The “something” that blocks the joy of the Lord in most of our lives, however, is not a chemical imbalance. It’s rather our bondage to the Matrix [this is the metaphor used in this book to refer to lies from the enemy that we have accepted as true]. The degree to which we have been conformed to the “pattern of this world” is the degree to which we will be prevented from being transformed by the joy of the Lord. For the Matrix is designed and empowered by the Architect [Satan] whose primary goal is to keep us in bondage to deceptive, debilitating, joy-killing lies.

People usually assume that external circumstances cause them to be depressed—or to have any other negative emotion for that matter. We often hear people say that this or that person or event “made me” depressed, angry, jealous, etc. This is only partially true, however. External events provide the occasion for our emotions, but our emotions are grounded in what we do in our brains in response to external events.
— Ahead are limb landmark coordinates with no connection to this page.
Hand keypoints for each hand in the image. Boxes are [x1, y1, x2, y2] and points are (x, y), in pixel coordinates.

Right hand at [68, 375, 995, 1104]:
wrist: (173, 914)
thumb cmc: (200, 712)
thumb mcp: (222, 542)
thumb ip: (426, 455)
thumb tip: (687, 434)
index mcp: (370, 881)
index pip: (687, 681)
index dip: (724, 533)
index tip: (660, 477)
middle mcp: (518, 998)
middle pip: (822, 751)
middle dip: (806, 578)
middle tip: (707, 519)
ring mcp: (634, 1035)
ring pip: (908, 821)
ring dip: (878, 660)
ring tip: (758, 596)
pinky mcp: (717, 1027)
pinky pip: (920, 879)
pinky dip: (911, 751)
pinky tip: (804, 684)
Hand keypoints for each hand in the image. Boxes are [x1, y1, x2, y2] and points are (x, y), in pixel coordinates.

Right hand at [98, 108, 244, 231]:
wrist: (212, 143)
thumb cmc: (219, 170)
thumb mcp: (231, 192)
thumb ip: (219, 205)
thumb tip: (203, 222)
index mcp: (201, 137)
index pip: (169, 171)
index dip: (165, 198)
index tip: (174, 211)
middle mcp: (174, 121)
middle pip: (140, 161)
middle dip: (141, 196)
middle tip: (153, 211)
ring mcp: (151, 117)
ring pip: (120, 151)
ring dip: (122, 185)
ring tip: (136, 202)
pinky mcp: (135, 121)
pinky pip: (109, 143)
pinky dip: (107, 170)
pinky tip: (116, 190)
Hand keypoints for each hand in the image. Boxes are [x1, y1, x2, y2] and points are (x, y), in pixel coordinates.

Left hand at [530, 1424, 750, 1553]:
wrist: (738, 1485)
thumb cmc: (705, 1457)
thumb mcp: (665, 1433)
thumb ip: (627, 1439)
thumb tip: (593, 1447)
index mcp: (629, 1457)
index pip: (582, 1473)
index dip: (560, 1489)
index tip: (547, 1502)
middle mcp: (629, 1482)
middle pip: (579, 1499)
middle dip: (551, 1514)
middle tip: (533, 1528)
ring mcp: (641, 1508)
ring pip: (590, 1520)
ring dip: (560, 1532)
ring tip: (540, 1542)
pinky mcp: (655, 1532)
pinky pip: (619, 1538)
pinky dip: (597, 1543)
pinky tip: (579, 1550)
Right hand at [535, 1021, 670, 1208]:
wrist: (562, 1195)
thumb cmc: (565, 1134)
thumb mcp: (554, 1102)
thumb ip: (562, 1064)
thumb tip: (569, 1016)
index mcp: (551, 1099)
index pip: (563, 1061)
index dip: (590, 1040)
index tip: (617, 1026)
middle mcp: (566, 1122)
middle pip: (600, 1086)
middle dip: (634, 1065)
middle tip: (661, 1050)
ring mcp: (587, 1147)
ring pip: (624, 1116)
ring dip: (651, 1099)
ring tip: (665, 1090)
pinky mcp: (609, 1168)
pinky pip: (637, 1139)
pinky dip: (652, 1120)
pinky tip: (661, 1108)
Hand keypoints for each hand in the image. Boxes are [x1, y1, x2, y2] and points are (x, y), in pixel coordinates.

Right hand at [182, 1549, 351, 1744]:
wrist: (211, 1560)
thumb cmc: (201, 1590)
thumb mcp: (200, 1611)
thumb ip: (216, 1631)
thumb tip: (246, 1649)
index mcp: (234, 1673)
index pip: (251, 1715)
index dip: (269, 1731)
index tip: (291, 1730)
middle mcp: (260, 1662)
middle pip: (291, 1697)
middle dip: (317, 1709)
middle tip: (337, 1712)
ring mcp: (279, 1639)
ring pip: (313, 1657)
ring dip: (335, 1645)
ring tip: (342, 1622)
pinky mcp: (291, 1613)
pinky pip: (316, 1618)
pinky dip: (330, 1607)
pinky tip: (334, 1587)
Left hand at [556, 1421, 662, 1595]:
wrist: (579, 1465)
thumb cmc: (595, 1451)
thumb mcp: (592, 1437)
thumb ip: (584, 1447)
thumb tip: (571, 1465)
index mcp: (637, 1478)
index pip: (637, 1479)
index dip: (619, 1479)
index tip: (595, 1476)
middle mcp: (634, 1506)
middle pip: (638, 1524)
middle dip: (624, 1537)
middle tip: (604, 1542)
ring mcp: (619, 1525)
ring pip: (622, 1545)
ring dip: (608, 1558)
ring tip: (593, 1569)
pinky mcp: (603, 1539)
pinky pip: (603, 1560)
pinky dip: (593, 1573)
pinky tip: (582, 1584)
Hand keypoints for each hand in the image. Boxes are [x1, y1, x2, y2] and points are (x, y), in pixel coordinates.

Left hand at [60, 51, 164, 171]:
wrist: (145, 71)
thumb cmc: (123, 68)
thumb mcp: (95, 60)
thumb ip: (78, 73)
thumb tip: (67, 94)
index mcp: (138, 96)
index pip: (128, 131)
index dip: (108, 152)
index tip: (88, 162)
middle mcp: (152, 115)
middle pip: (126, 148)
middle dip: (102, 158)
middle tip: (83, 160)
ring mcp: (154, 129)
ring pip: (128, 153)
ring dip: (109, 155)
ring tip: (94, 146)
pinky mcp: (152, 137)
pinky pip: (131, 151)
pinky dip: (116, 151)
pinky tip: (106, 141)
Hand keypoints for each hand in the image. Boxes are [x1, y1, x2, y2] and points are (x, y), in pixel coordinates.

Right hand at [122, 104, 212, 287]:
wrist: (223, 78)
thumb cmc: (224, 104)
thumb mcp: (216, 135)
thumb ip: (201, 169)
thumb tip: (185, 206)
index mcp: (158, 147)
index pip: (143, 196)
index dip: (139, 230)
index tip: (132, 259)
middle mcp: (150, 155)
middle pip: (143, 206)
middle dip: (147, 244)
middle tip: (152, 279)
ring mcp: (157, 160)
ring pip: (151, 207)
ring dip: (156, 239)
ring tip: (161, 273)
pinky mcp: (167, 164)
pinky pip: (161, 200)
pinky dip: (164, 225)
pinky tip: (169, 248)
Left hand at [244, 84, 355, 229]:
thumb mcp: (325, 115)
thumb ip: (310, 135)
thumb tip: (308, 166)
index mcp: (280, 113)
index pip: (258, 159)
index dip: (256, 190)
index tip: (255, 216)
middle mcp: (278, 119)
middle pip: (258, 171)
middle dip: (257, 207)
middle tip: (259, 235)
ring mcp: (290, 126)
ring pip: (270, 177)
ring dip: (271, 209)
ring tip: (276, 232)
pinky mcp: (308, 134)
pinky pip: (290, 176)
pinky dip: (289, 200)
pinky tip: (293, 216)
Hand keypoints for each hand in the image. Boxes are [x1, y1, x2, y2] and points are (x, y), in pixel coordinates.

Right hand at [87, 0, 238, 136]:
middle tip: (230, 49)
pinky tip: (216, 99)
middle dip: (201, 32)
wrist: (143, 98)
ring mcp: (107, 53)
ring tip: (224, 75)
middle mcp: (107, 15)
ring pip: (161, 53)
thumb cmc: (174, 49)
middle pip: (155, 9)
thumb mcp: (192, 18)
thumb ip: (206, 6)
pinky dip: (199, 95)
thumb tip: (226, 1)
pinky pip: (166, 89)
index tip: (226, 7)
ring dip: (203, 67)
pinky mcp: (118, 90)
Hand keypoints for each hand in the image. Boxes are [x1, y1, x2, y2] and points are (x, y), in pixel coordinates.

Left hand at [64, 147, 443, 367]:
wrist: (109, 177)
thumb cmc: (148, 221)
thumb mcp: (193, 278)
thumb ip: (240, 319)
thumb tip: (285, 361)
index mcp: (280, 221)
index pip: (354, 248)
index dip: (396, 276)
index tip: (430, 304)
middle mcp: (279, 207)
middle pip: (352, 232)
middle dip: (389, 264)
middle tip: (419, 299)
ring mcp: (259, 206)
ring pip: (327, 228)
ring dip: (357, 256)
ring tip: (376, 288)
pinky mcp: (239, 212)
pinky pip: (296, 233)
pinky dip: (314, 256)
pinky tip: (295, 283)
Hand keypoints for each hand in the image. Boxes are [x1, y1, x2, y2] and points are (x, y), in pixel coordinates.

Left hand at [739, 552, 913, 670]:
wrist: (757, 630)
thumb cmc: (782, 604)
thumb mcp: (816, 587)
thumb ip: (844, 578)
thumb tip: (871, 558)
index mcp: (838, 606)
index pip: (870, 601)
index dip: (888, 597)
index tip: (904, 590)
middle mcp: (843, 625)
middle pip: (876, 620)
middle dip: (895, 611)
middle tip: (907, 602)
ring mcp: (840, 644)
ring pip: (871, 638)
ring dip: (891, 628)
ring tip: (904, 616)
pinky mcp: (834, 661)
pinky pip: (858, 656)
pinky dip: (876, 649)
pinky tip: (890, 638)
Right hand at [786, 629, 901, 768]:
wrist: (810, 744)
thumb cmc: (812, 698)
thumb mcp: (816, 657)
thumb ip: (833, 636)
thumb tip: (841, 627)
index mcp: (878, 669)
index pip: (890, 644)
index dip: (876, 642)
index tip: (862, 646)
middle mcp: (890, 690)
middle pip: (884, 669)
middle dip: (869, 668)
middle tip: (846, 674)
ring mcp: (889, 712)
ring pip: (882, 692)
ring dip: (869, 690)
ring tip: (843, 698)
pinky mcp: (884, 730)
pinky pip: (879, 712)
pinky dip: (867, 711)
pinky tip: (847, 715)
More specifically, depression is grounded in the mental re-presentations we produce that provide the interpretation of external events. [A re-presentation is what we do in our minds as we interpret and internalize external events.]

This is why telling people they “ought to” be joyful is never very helpful. Emotions aren’t the kind of thing we can directly alter by willpower. What we can do is modify our bodily behavior by willpower. So, what often happens when people are told they “ought to” have joy, peace, or love is that they learn how to act joyful, peaceful, and loving when they’re actually not. This is especially the case when there are social rewards given for people who appear joyful, peaceful, or loving (e.g., they are deemed more spiritual). Consequently, the church is full of people trying to crank out a behavioral version of “the fruit of the Spirit” by their willpower. And often this results in people superficially concealing the relative absence of genuine “fruit” in their lives.

We cannot directly alter emotions with our willpower. But we can indirectly affect them by altering the internal re-presentations with which they are associated. Knowing what is true from God’s perspective, knowing the authority we have over our brains, and knowing something about how our brains install and modify re-presentations, we can escape emotional bondage within the Matrix.